In A First For Indian Airlines, Vistara Operates A Commercial, Wide-Body Aircraft Using Sustainable Aviation Fuel

Amit Mishra

May 05, 2023, 02:02 PM | Updated 02:25 PM IST

Vistara crew operating India's first  domestic commercial flight on SAF.
Vistara crew operating India's first domestic commercial flight on SAF.

Full-service carrier Vistara, on 4 May created history by operating India's first domestic commercial flight on a wide-body aircraft using sustainable aviation fuel (SAF).

This historic feat was achieved on Vistara's brand new Boeing 787-9 Dreamliner, flying from Delhi to Mumbai, using a blend of 17 per cent SAF with 83 per cent conventional jet fuel.

The pioneering initiative helped Vistara reduce approximately 10,000 pounds of CO₂ emissions and is part of company’s ongoing efforts to minimize carbon footprint.

Earlier, last month, Vistara became the first Indian carrier to operate a wide-body aircraft on a long-haul international route using a blend of SAF when it operated the delivery flight of a Dreamliner between Charleston International Airport, South Carolina to IGI Airport, Delhi.

This ferry flight (without passengers, only operating crew) on Boeing 787-9 aircraft using a blend of 30 per cent SAF with 70 per cent conventional jet fuel helped Vistara reduce about 1.5 lakh pounds of CO₂ emissions over the fuel’s life cycle.

Vistara CEO Vinod Kannan said, “We have always been committed to driving sustainability and innovation in aviation, and are delighted to carry out yet another industry-first initiative of operating a commercial flight on a wide-body using SAF. We are thankful to our partners and the relevant authorities for their support.”

What is SAF

SAF is a clean substitute for fossil jet fuels. Rather than being refined from petroleum, SAF is produced from sustainable resources such as waste oils from a biological origin, agri-residues, municipal solid wastes or algae. 

SAF can reduce Carbon dioxide emissions by as much as 65 per cent over the fuel’s life cycle with the potential to reach 100 per cent in future.
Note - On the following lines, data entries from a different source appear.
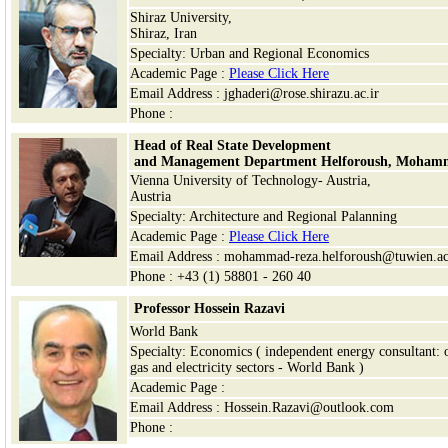
Shiraz University,
Shiraz
, Iran
Specialty: Urban and Regional Economics
Academic Page :
Please Click Here
Email Address : jghaderi@rose.shirazu.ac.ir
Phone :
Head of Real State Development
and Management Department Helforoush, Moham
Vienna University of Technology- Austria,
Austria
Specialty: Architecture and Regional Palanning
Academic Page :
Please Click Here
Email Address : mohammad-reza.helforoush@tuwien.ac
Phone : +43 (1) 58801 - 260 40
Professor Hossein Razavi
World Bank
Specialty: Economics ( independent energy consultant: o
gas and electricity sectors - World Bank )
Academic Page :
Email Address : Hossein.Razavi@outlook.com
Phone :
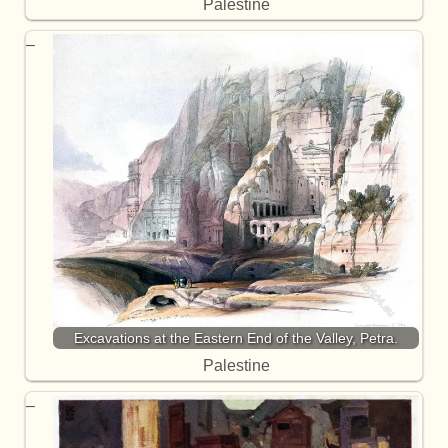
Palestine
Excavations at the Eastern End of the Valley, Petra.
Palestine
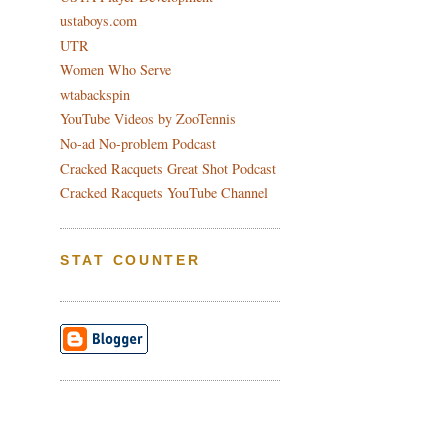
ustaboys.com
UTR
Women Who Serve
wtabackspin
YouTube Videos by ZooTennis
No-ad No-problem Podcast
Cracked Racquets Great Shot Podcast
Cracked Racquets YouTube Channel
STAT COUNTER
It is recognised as offering the most immediate and greatest potential to decarbonise aviation over the next 20-30 years.

The International Civil Aviation Organization (ICAO) last year adopted a target to cut emissions to net zero by 2050, and SAF has long been seen as the industry’s fastest way to reduce emissions.

Mile markers

The path to airlines using SAF has been a long one. From the first tentative test flight in 2008, to the first commercial flight using SAF in 2011, this year will see the world’s first net zero transatlantic flight using 100 per cent SAF.

In 2023, one of Virgin Atlantic’s flagship Boeing 787s, powered by Rolls-Royce Trent 1000 engines, will take off from London Heathrow and make the journey to New York’s John F Kennedy Airport using solely sustainable aviation fuel.

As on date, Airbus and Boeing aircraft are capable of flying with up to a 50 per cent blend of SAF. Both the manufacturers aim to enable 100 per cent SAF capability by 2030.

Among Indian carriers, IndiGo on 18 Feb 2022 operated its A320 NEO flight from Toulouse, France to New Delhi with 10 per cent blend of sustainable aviation fuel under the IndiGo Green initiative.

Similarly, SpiceJet had conducted a demonstration flight with Bombardier Q400 aircraft in August 2018 using bio-fuel blended with Aviation fuel (in the ratio of 25:75) in one engine.

Vistara, along with other airline companies of the TATA group, has been working extensively towards reduction of carbon emissions through use of sustainable technologies.

Last year, they had signed an MoU with the Council of Scientific and Industrial Research - Indian Institute of Petroleum to collaborate on the research, development and deployment of sustainable aviation fuels.

Vistara is also working through the Carbon Offsetting and Reduction Scheme for International Aviation (CORSIA), to lower Carbon dioxide emissions for international flights and to curb the industry’s impact on climate change.

However, the main issue remains sustainable availability of SAF — in terms of regularly getting the required quantity of this fuel. India, like other countries, is trying to increase the same as aviation aims to become carbon neutral or net zero by 2050, with significant cuts having achieved by 2030.